La posesión del presidente de los Estados Unidos, guardadas las proporciones, es tan importante para América Latina como la del jefe de Estado de Venezuela. La coyuntura del país vecino no se resuelve y la posición de Trump sobre Maduro, entre otras cosas, marcará un desenlace de la geopolítica en porvenir inmediato. La visión de primero Norteamérica y el problema de la inmigración generan suposiciones sobre amistosa relación entre la tierra del tío Sam y la patria de Simón Bolívar.
No obstante, hace unos días el magnate gringo reconoció la elección de Edmundo González, lo mismo que las autoridades salientes de su nación. Las referencias de Trump sobre Venezuela fueron nulas desde los escrutinios de noviembre, pese a que en campaña fue uno de sus caballos de batalla. El mundo mira con expectante prudencia.

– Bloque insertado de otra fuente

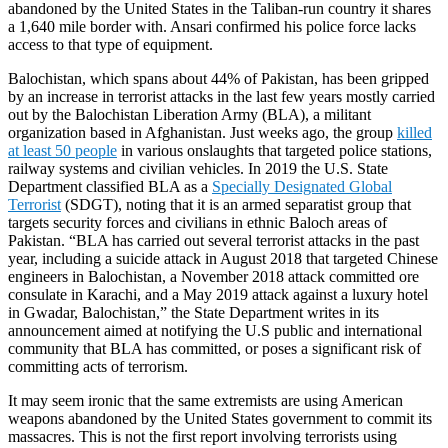
abandoned by the United States in the Taliban-run country it shares
a 1,640 mile border with. Ansari confirmed his police force lacks
access to that type of equipment.
Balochistan, which spans about 44% of Pakistan, has been gripped
by an increase in terrorist attacks in the last few years mostly carried
out by the Balochistan Liberation Army (BLA), a militant
organization based in Afghanistan. Just weeks ago, the group
killed
at least 50 people
in various onslaughts that targeted police stations,
railway systems and civilian vehicles. In 2019 the U.S. State
Department classified BLA as a
Specially Designated Global
Terrorist
(SDGT), noting that it is an armed separatist group that
targets security forces and civilians in ethnic Baloch areas of
Pakistan. “BLA has carried out several terrorist attacks in the past
year, including a suicide attack in August 2018 that targeted Chinese
engineers in Balochistan, a November 2018 attack committed ore
consulate in Karachi, and a May 2019 attack against a luxury hotel
in Gwadar, Balochistan,” the State Department writes in its
announcement aimed at notifying the U.S public and international
community that BLA has committed, or poses a significant risk of
committing acts of terrorism.
It may seem ironic that the same extremists are using American
weapons abandoned by the United States government to commit its
massacres. This is not the first report involving terrorists using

Las declaraciones de Trump sobre el canal de Panamá y Groenlandia también han generado diferentes reacciones en la comunidad internacional. El presidente del país centroamericano rechazo la devolución de la infraestructura a la primera potencia y el cambio de escudo de la monarquía danesa incluyó a los territorios autónomos. La convulsión está a la orden del día.
La Organización del Atlántico Norte (O.T.A.N) fue blanco de críticas recientes, por cuanto el presidente electo precisó que los países europeos no invierten lo necesario en el sostenimiento de esta entidad militar. Trump fue más allá y dijo que de no lograr mejores presupuestos, él retiraría a Estados Unidos de esta relevante agremiación.
A nivel ambiental es claro que el nuevo jefe de gobierno norteamericano no es amigo de aquellas políticas enfocadas a las energías limpias o la protección del medio ambiente. Las alertas alrededor de la protección de la Amazonía están puestas por el impacto que tiene el capital gringo en las políticas para frenar, por ejemplo, la deforestación. Incluso el presidente saliente en su discurso de despedida tuvo palabras sobre este peligro.
En Colombia las cosas no son diferentes. Nadie del alto gobierno fue invitado a la posesión del presidente Trump y, en contraste, asisten algunos representantes de los sectores de derecha radical. Mandatarios de la región como Milei también hacen parte de este selecto grupo. El presidente Petro se pronunció, curiosamente a través de la red social X, sobre ello rechazando esta forma de relacionamiento del norte con el sur.
China tiene un capítulo especial en la perspectiva de Trump. Se espera que la guerra comercial entre los dos gigantes sea muy fuerte, puesto que al menos en el plano discursivo así lo ha expresado el entrante presidente. Tik Toc, verbigracia, divide a los ciudadanos gringos, pese a que existe legislación que compele a su cierre. La posibilidad de comprar la red social por parte de empresarios norteamericanos también se ha ventilado por medios de comunicación.
La influencia de las personas más ricas del mundo en el nuevo gobierno también genera preocupación, al menos en quienes salen de la Casa Blanca. Los intereses particulares de los individuos más pudientes del mundo pueden generar riesgos para la democracia, la defensa de los derechos humanos y la autodeterminación de los pueblos. Elon Musk ya ha realizado cuestionamientos sobre temas intrínsecos al Reino Unido. ¿Qué podrá esperar Colombia del ingenioso y polémico dueño de Space X?
Muchos temas quedan en la agenda, pero la expectativa por la visión del norte irá corroborando el apocalipsis para algunos o la panacea para otros. En cualquier caso, todo cambiará sin duda.